Three months ago, Los Angeles art-soul crooner Moses Sumney asserted Aromanticism, the concept of self-contentment and the refusal/inability to reciprocate romantic love, in his debut album of the same name.
And now, LA transplant Will Wiesenfeld, who goes by the moniker Baths, has addressed another form of romanticism, an unabashed indulgence in nerdy pursuits.
"I'm not as emotive with real world things as I am when I'm neck deep in anime, video games, books or comics," he says in a press statement accompanying the release of his third studio record under Baths.
This he terms "Romaplasm", a portmanteau combining the Latin word "rumon" (or flowing water), or the name for the Italian capital Rome; and "plasma", the liquid which holds blood cells in suspension.
This translates to glitchy electronica shot through with tremulous heart. Akin to how Canadian violinist Owen Pallett's music borrows from role-playing fantasy games such as Super Mario and Dungeons & Dragons, Wiesenfeld takes similar interests to delve into an intimate exploration of self-worth.
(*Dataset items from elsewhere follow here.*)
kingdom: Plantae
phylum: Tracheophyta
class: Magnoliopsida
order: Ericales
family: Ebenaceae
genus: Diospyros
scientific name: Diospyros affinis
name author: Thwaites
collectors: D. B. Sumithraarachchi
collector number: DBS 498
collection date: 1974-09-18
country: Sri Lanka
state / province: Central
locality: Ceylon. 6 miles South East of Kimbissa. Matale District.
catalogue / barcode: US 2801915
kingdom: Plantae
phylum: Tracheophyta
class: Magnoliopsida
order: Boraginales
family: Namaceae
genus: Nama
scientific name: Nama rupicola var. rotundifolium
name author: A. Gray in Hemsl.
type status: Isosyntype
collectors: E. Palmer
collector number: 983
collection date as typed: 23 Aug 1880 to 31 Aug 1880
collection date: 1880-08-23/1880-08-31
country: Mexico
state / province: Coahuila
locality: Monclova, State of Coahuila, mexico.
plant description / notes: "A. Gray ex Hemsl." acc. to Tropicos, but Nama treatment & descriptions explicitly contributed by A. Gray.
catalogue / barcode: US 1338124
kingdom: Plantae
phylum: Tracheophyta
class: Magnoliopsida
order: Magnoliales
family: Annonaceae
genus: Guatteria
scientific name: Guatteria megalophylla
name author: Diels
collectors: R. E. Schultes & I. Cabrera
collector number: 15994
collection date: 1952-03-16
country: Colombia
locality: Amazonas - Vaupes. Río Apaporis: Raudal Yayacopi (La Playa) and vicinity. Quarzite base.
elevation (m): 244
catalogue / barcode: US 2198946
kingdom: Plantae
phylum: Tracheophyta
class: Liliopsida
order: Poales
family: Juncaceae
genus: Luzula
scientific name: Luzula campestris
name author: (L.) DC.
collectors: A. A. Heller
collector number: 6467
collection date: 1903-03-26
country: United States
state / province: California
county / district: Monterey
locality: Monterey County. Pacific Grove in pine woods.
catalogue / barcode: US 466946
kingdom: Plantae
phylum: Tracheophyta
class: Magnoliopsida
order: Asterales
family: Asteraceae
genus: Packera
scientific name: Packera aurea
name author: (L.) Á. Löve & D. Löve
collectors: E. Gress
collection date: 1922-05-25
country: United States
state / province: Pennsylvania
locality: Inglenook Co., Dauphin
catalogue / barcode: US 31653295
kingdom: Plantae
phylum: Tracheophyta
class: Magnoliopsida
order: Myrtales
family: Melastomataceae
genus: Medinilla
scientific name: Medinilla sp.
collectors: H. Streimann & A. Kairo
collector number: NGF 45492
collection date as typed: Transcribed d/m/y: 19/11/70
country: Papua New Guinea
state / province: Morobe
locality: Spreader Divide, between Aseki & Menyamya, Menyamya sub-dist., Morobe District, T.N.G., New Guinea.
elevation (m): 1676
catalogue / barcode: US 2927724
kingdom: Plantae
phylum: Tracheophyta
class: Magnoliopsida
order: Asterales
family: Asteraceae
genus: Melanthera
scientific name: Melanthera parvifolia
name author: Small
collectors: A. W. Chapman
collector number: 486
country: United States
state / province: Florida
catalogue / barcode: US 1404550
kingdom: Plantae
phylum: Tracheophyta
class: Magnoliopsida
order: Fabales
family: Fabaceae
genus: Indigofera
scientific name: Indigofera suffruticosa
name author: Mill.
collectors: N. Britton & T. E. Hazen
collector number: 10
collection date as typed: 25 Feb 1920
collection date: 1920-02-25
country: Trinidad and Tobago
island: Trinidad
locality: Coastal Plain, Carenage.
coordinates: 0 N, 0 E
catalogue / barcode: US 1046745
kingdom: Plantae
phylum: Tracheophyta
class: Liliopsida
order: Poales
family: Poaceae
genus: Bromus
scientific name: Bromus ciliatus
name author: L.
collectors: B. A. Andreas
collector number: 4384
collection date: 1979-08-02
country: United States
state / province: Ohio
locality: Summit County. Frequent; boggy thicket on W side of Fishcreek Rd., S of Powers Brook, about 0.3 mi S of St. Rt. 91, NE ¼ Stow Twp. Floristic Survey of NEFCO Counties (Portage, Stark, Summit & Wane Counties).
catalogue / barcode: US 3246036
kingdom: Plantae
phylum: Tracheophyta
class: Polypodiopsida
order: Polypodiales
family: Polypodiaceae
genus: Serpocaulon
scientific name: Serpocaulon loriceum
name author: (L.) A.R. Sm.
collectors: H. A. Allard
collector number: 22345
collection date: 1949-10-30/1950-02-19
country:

In Yeoman, the catchy opening track from Romaplasm, he invokes the buoyant experience of falling in love. "Left my life on the ground/To dance with you in the clouds," he chants the chorus over ebullient beats. "I love it though your steps are never gonna make a lick of sense," he adds.
Such is the carefree sense of discovery, reflected in his quizzical way of stitching found sounds - the crack of vinyl, human echoes and a flint of a flute in the horizon.
This is followed by Extrasolar, a celebration of life as interstellar travel fuelled by synthetic strings, a cling of celestial bells, and, surprisingly, strums of guitar.
"Our goodwill is gonna kill us/Come what may, we're on our way (Intrepid and unfazed)," he sings, undeterred, before asking, ominously: "Some cosmic bard with means to roam/Will his loneliness deny?"
All these flights of fantasy are not self-deception. In Wiesenfeld's case, happiness, imagined and real, is hard-earned and justified.
He takes no prisoners. As in his second studio album, Obsidian (2013), which chronicles his struggle with E. coli bacteria, here he confronts his demons head-on.
In Human Bog, he zeroes in on the chasm between social pressure and inner fulfilment. "I'm queer in a way that works for you/This is stupid will you see it through," he whispers then alters his voice to sound squeaky. "I ran out of expectancy/Everyone alive lives fuller lives than me," he confesses, over beats cut up and dragged through burning coal. His voice takes on various registers, whatever suits the social decorum.
In the more upbeat I Form, he defies body limitations to forge his own identity. "As fever slips the ill into bouts of shivering... Witness close distance with your loudest feelings/Come free in camaraderie," he declares, adding, in an act of communion: "The least we suffer is with each other."